C’è una grande dose di nuova fiducia nel futuro nel diario di padre Maccalli, un’eredità preziosa.

Da una terra molto speciale

Rimanendo legati agli effetti di questo lungo periodo segnato dal Covid-19, vale la pena segnalare, a due anni dal primo lockdown italiano, La pandemia in Terra Santa. Diario di un francescano, uscito nella seconda metà del 2021 per Edizioni Terra Santa.

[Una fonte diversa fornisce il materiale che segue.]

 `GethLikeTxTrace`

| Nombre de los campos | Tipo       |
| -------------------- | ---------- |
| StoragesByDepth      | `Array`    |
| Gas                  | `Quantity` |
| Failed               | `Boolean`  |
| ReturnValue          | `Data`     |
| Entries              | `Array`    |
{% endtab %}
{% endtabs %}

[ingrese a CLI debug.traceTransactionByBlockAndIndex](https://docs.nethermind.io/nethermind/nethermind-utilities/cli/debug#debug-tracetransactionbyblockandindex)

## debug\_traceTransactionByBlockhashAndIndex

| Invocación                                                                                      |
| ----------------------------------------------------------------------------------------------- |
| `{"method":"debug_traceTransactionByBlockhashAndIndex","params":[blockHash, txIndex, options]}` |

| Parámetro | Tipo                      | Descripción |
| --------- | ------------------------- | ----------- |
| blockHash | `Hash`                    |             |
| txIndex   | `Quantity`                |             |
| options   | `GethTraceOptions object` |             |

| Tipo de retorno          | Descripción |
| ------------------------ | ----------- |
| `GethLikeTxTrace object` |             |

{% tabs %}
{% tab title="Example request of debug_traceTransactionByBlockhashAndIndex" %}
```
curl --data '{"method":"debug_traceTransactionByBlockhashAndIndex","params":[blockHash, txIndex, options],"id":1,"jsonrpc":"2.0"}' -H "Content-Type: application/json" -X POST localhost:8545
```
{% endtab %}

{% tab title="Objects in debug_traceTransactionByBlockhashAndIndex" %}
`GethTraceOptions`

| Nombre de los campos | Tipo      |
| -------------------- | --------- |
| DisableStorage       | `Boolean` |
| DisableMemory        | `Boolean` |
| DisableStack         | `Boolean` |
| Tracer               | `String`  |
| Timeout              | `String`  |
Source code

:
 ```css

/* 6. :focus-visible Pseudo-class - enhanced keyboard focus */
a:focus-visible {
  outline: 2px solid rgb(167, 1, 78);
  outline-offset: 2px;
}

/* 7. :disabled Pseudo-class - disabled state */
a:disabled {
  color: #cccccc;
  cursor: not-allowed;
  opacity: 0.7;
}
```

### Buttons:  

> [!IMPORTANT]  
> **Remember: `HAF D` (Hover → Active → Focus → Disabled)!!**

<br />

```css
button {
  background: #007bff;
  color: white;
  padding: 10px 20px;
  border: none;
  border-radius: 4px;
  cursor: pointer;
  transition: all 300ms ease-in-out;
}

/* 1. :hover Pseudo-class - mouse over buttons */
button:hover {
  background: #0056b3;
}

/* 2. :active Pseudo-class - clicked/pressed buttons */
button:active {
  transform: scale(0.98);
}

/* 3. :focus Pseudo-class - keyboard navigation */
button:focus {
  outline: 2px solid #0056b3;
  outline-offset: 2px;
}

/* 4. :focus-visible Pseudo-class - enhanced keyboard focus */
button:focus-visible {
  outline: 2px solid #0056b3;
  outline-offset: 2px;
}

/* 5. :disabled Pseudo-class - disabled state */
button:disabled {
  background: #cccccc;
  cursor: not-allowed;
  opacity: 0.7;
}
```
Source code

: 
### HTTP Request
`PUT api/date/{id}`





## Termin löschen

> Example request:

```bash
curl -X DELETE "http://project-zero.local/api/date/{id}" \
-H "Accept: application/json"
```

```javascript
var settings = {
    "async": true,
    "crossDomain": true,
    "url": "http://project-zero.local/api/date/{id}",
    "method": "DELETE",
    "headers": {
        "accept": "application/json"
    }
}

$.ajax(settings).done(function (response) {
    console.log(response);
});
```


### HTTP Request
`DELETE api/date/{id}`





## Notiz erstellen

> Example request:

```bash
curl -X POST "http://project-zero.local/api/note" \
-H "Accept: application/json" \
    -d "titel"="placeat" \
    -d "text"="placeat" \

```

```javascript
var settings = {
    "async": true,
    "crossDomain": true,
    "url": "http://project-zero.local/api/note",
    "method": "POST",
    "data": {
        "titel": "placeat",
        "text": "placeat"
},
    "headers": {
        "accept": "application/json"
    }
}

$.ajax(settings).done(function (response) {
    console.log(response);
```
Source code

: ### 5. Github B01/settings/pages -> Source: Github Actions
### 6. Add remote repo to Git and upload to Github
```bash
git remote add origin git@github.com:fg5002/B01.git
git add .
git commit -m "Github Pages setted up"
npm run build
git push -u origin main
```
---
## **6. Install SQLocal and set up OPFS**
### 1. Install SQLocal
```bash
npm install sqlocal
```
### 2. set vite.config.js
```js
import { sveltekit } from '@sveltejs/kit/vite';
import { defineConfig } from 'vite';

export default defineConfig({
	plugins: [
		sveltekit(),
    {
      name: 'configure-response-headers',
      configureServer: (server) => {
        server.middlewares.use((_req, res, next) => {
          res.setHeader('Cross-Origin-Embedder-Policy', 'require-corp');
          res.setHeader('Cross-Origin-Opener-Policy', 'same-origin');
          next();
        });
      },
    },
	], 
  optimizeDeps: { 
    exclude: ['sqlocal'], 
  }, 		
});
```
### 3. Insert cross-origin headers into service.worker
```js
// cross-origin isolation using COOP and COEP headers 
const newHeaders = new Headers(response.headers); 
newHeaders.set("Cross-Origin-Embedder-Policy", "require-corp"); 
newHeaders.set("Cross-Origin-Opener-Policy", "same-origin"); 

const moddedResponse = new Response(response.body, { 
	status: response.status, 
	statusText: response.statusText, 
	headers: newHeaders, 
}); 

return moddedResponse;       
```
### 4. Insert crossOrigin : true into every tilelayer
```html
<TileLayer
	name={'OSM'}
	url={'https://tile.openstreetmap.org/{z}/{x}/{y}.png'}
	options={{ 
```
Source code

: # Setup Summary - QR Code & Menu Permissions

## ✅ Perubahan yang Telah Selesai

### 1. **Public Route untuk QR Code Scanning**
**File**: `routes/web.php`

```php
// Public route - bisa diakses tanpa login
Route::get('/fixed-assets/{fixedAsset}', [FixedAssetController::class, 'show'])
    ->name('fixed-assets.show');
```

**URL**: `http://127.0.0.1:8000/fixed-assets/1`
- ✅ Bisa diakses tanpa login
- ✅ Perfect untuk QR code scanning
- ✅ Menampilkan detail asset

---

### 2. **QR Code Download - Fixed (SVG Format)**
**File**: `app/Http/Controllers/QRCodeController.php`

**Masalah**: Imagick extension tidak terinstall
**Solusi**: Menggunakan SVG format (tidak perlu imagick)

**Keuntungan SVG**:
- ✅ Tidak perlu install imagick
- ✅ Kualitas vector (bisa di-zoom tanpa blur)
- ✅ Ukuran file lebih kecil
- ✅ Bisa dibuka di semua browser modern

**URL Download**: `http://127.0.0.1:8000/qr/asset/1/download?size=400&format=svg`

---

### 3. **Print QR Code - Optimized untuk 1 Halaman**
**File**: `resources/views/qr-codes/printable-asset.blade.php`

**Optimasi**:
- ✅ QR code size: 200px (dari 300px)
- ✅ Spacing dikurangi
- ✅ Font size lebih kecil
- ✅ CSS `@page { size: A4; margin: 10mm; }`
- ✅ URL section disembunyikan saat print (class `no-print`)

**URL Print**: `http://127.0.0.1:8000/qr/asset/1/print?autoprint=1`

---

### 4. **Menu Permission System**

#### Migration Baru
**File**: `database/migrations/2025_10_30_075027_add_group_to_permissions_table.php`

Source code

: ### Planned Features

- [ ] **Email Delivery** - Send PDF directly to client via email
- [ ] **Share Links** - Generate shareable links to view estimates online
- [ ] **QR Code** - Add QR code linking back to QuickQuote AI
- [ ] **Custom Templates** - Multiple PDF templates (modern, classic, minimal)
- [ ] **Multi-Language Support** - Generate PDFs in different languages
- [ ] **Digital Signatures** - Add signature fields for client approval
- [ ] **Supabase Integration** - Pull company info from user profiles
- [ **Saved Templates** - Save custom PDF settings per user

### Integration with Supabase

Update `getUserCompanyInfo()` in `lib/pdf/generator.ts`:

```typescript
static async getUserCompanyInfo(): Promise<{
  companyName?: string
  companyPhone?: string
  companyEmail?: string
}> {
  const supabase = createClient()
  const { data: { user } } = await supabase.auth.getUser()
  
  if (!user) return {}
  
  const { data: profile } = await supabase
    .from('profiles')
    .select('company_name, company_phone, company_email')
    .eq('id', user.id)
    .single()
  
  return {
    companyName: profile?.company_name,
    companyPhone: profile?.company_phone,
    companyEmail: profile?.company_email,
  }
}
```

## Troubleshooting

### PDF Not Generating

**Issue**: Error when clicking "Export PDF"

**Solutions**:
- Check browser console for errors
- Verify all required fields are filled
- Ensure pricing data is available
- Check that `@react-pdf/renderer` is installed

A scriverlo è stato padre Ibrahim Faltas, frate francescano che vive a Gerusalemme. Attualmente è direttore delle scuole della Custodia di Terra Santa ed è stato vice parroco a Betlemme, parroco a Gerusalemme e responsabile dello status quo della basilica della Natività. «Il mio diario – spiega il religioso – racconta l’esperienza di quest’anno di pandemia. Noi francescani abbiamo continuato la nostra missione in Terra Santa senza mai fermarci, per dare un messaggio di speranza e di attesa di un nuovo futuro». Ci sono ricordi, appunti e immagini, che vanno dalla Pasqua 2020 alla Pasqua 2021: due date fortemente simboliche. La prima è stata una festa umiliata e dimessa con celebrazioni cancellate, santuari vuoti, la gente chiusa in casa e le comunità francescane rinserrate nei conventi. E poi i morti, i malati, la paura. Un anno dopo: tanti fedeli locali e lavoratori migranti che respirano nuovamente la gioia di camminare da Betfage a Gerusalemme per celebrare i riti del tempo pasquale in presenza, nel calore e nella condivisione dei fratelli di fede.

Anche se non tutto è alle nostre spalle, il diario di padre Faltas è una lettura utile per osservare da un altro punto di vista quello che tutti quasi ovunque abbiamo subìto e vissuto. Però, farlo dalla Terra Santa che, per definizione, è il luogo della Resurrezione, ha un sapore intenso e anche un po’ consolante. Il filo che lega le pagine scritte dal francescano è chiaro: la speranza non deve mai cedere il passo allo sconforto.